WHAT TO WORK ON: Below are some records; output exactly the lines from the line with "35: (262, 209, 0.59)" to the line with "23: (229, 165, 0.64)", both ends kept, and nothing more.

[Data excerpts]
━━━━━━━━━━━━━━━━━━━━━━━━━━━━━━
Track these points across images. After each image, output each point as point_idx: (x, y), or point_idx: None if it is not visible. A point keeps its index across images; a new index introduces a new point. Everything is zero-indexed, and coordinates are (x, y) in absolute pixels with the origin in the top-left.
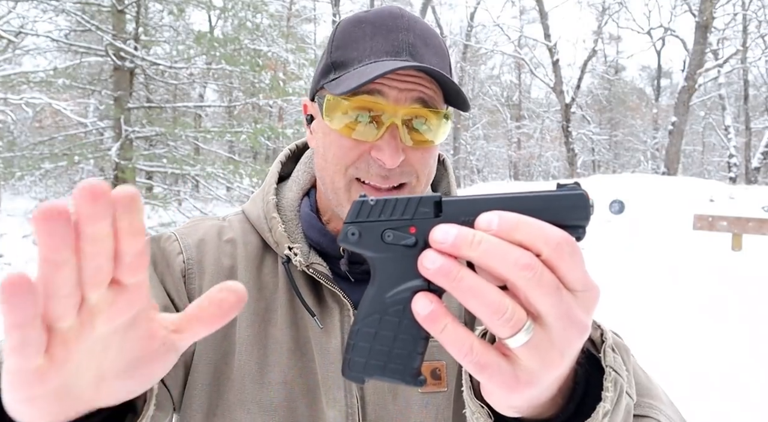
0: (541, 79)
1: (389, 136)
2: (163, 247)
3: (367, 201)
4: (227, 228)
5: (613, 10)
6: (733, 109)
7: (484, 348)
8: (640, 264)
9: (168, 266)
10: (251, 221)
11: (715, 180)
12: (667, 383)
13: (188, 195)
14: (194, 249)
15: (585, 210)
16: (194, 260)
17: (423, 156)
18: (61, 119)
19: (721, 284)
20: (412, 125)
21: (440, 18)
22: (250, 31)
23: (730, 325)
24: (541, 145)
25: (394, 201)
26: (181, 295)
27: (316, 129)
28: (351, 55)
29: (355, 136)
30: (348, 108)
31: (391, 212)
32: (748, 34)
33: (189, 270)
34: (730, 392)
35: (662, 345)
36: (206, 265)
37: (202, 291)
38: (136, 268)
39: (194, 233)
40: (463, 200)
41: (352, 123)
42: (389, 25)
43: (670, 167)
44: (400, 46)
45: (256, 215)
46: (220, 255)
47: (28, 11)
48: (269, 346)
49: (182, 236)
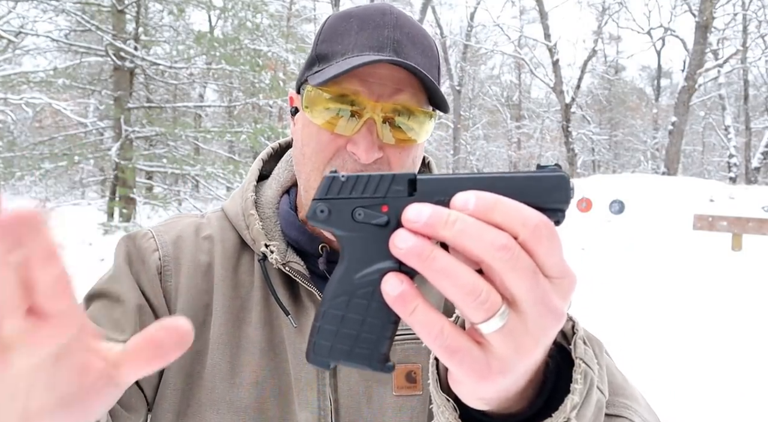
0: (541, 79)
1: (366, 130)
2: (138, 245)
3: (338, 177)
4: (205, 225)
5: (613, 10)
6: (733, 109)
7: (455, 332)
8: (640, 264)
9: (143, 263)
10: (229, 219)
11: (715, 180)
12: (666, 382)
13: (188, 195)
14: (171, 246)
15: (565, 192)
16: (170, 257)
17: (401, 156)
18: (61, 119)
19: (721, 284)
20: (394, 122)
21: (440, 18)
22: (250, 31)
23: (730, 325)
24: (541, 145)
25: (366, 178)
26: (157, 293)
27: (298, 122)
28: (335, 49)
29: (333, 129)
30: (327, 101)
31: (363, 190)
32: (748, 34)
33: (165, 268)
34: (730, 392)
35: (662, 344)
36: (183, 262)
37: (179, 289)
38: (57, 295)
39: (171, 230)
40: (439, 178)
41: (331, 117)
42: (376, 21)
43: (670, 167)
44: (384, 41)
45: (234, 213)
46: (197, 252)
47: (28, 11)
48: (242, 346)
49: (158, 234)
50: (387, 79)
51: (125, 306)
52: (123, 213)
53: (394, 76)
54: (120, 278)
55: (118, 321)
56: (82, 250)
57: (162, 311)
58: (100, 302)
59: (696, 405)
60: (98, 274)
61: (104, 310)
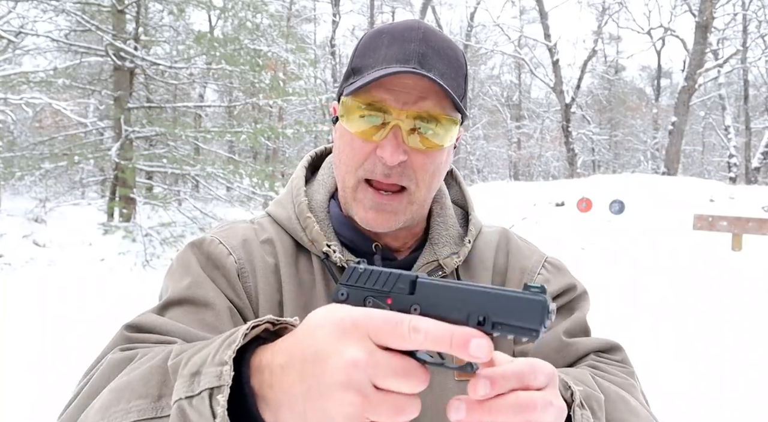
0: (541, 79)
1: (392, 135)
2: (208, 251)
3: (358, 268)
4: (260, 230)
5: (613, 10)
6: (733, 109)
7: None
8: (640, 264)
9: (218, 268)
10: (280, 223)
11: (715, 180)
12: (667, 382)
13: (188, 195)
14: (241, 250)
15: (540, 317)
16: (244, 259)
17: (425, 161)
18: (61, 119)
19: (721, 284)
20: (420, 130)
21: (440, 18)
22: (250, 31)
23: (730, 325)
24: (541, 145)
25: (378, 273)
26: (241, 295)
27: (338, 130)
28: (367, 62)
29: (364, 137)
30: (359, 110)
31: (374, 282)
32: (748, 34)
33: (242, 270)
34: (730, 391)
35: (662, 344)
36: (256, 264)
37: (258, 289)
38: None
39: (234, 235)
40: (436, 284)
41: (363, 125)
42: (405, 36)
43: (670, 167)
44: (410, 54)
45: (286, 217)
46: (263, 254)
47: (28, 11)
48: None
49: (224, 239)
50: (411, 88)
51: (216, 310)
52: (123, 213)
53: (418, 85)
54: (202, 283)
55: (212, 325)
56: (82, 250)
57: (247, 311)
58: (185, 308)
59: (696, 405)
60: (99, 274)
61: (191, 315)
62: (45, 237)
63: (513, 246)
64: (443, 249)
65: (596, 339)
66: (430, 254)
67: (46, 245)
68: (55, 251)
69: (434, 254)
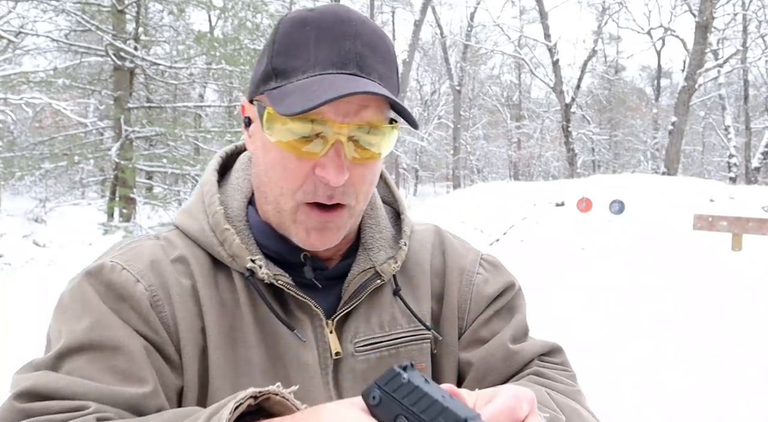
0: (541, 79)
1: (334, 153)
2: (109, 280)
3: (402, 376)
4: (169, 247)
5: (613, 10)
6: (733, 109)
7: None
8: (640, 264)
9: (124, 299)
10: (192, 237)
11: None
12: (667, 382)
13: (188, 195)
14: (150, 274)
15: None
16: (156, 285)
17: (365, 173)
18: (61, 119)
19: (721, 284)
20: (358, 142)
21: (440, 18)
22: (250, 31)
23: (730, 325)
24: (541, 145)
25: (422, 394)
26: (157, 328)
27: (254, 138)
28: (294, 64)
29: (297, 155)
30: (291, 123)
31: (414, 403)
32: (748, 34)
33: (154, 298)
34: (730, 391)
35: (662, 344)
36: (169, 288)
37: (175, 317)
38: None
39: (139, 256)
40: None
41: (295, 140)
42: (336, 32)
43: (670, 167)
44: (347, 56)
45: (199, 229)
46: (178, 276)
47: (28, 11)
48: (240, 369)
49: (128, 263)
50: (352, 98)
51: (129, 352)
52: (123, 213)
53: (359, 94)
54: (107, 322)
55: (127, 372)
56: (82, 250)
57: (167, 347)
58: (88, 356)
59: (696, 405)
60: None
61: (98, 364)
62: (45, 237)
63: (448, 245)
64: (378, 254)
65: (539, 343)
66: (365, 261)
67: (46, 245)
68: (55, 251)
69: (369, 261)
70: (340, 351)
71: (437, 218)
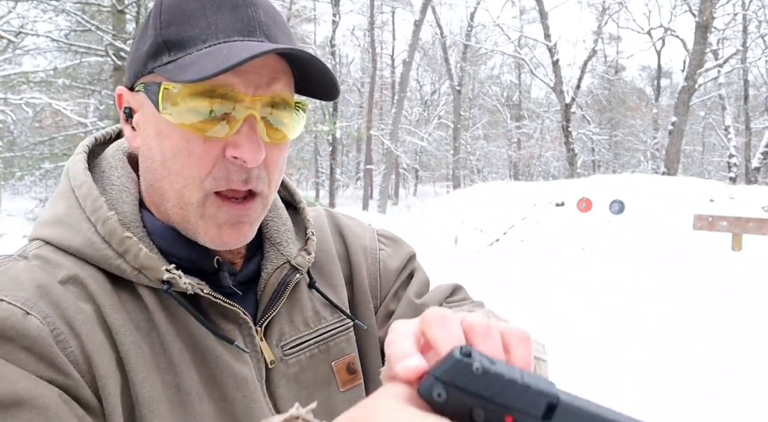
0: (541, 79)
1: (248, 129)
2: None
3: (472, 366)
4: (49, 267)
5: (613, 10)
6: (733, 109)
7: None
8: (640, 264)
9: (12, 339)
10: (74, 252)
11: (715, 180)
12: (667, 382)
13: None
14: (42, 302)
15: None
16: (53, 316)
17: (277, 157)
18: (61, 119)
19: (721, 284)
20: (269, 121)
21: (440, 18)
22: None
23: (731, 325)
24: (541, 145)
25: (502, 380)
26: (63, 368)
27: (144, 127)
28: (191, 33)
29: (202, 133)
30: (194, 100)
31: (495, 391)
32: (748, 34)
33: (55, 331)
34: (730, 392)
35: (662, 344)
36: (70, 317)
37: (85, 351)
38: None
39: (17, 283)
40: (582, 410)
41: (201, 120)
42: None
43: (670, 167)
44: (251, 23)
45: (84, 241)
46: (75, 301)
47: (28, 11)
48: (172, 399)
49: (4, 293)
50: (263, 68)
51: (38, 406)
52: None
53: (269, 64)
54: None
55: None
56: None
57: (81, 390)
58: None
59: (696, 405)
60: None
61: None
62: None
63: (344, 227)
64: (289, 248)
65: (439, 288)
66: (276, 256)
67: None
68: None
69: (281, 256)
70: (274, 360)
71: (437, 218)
━━━━━━━━━━━━━━━━━━━━━━━━━━━━━━
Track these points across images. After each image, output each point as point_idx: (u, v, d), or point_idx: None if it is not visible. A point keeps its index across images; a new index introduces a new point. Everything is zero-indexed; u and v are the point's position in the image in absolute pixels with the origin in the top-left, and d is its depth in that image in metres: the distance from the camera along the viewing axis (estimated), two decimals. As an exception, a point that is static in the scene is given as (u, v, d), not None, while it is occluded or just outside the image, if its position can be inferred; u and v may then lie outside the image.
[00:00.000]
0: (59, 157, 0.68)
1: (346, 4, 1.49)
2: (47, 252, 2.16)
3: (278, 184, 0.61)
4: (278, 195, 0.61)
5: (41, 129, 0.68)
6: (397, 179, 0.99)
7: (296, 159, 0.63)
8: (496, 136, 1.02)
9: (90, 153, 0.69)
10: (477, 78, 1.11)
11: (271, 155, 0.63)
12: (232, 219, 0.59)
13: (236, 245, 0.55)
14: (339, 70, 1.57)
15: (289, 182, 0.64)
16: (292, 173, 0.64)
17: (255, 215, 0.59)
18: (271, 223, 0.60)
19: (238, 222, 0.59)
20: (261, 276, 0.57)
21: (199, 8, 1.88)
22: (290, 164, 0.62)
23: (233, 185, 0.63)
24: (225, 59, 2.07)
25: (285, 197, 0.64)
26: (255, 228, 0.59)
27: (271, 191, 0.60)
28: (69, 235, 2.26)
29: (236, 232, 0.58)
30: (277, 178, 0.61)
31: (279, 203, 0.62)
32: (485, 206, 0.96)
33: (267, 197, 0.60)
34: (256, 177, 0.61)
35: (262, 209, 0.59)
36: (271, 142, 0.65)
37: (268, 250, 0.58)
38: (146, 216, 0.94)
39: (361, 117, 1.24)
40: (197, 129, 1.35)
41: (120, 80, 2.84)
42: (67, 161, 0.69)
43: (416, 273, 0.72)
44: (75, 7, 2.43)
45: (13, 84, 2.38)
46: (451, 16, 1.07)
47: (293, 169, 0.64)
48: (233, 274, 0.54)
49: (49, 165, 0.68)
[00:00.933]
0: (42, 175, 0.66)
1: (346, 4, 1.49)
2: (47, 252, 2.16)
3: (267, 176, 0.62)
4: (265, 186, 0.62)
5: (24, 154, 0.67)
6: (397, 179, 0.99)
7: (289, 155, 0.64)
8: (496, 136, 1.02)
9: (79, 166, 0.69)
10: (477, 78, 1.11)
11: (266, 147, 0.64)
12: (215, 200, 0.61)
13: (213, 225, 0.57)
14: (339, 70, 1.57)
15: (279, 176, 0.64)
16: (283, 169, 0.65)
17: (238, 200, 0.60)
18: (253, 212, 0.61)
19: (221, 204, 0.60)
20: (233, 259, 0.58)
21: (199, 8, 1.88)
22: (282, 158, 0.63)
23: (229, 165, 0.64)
━━━━━━━━━━━━━━━━━━━━━━━━━━━━━━
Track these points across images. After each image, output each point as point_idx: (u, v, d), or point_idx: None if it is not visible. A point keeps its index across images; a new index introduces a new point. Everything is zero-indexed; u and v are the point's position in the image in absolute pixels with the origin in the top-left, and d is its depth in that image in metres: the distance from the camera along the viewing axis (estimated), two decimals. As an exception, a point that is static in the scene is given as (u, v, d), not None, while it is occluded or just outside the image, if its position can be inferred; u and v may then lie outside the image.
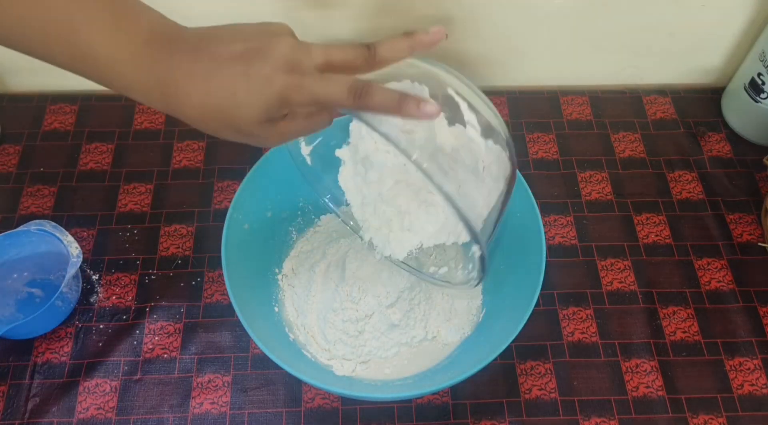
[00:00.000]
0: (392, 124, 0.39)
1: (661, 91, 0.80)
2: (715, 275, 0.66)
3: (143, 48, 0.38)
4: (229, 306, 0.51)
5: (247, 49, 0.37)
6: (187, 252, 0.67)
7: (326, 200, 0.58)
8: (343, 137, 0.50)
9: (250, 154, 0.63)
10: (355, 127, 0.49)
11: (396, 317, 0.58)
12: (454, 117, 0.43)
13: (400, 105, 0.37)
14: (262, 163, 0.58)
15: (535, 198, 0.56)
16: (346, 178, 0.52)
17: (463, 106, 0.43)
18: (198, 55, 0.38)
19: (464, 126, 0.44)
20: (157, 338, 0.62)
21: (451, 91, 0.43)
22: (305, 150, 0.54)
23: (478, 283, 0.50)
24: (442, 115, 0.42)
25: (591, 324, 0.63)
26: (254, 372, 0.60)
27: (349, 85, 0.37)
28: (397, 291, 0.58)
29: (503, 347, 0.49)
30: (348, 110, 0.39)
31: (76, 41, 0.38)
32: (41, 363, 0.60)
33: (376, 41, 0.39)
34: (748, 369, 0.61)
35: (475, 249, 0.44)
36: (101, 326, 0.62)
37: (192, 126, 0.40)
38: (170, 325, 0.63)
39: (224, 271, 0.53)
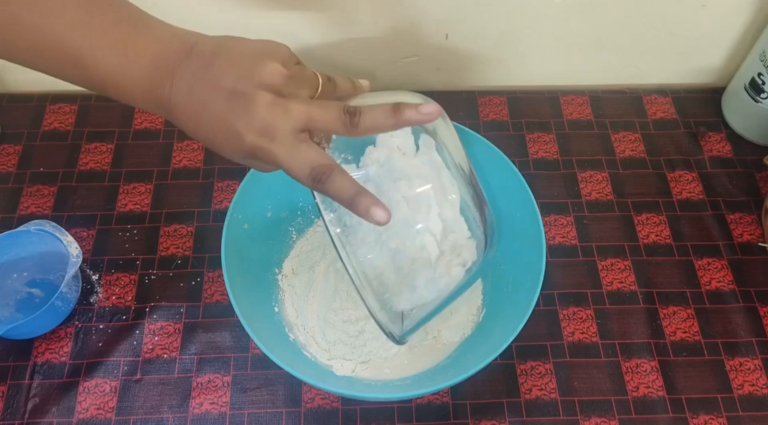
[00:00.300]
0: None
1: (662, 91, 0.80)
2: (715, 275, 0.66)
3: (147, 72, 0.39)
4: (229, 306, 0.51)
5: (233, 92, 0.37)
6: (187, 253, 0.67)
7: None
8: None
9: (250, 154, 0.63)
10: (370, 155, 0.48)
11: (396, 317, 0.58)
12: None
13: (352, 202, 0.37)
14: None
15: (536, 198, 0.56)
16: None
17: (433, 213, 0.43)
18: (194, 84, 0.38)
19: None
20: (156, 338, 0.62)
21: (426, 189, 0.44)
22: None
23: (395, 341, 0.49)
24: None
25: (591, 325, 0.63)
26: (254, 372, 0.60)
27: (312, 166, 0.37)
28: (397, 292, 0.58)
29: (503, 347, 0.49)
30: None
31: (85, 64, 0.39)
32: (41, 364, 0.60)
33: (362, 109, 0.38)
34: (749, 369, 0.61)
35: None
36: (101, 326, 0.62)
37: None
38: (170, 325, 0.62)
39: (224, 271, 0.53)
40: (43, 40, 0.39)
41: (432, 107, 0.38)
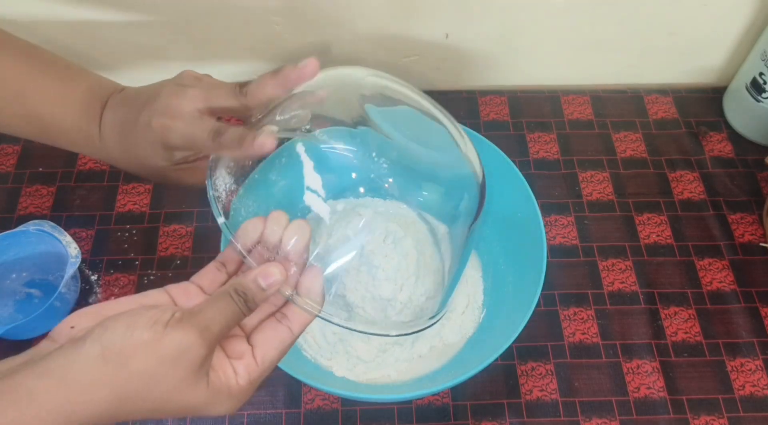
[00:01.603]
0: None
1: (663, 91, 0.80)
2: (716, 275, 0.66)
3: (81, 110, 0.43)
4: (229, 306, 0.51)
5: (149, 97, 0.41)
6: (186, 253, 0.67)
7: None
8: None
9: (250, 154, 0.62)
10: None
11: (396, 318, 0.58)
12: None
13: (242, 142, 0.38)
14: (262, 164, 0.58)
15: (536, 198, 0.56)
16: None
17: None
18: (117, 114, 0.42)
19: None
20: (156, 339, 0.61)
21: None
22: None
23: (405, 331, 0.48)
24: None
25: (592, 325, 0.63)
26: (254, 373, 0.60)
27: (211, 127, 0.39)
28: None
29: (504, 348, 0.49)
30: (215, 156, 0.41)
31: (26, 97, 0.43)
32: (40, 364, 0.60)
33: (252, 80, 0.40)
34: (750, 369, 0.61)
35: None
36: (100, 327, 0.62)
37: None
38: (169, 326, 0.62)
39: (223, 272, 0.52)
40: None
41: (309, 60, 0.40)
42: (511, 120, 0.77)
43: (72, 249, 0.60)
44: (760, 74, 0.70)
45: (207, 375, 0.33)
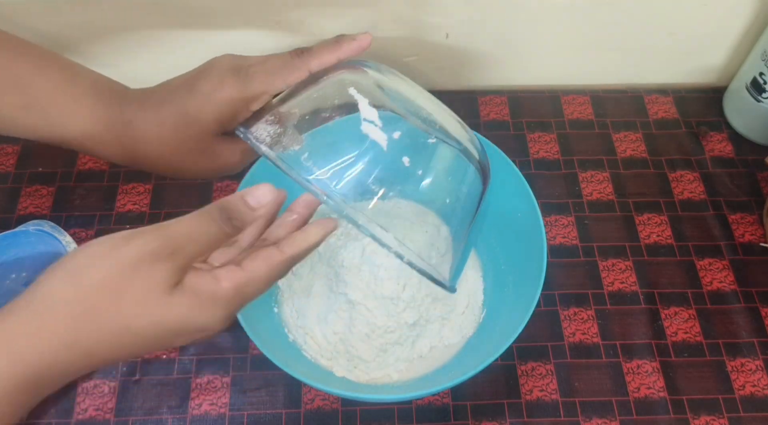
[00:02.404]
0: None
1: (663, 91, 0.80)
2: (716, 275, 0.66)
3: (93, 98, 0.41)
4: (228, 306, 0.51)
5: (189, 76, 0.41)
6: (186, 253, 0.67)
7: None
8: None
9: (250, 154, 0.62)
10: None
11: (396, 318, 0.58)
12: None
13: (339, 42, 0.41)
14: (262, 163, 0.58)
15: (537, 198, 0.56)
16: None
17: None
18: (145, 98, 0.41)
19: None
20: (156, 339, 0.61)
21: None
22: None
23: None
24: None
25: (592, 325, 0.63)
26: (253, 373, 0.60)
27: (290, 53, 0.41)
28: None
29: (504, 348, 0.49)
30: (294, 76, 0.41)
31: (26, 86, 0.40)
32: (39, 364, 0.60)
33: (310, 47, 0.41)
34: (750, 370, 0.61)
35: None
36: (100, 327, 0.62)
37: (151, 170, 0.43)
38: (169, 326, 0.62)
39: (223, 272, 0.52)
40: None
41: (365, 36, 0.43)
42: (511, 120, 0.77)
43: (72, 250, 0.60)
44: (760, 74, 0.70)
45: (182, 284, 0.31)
━━━━━━━━━━━━━━━━━━━━━━━━━━━━━━
ANSWER SPACE:
35: (262, 209, 0.59)
36: (271, 142, 0.65)
37: (268, 250, 0.58)
38: (146, 216, 0.94)
39: (361, 117, 1.24)
40: (197, 129, 1.35)
41: (120, 80, 2.84)
42: (67, 161, 0.69)
43: (416, 273, 0.72)
44: (75, 7, 2.43)
45: (13, 84, 2.38)
46: (451, 16, 1.07)
47: (293, 169, 0.64)
48: (233, 274, 0.54)
49: (49, 165, 0.68)
[00:00.933]
0: (42, 175, 0.66)
1: (346, 4, 1.49)
2: (47, 252, 2.16)
3: (267, 176, 0.62)
4: (265, 186, 0.62)
5: (24, 154, 0.67)
6: (397, 179, 0.99)
7: (289, 155, 0.64)
8: (496, 136, 1.02)
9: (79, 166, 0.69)
10: (477, 78, 1.11)
11: (266, 147, 0.64)
12: (215, 200, 0.61)
13: (213, 225, 0.57)
14: (339, 70, 1.57)
15: (279, 176, 0.64)
16: (283, 169, 0.65)
17: (238, 200, 0.60)
18: (253, 212, 0.61)
19: (221, 204, 0.60)
20: (233, 259, 0.58)
21: (199, 8, 1.88)
22: (282, 158, 0.63)
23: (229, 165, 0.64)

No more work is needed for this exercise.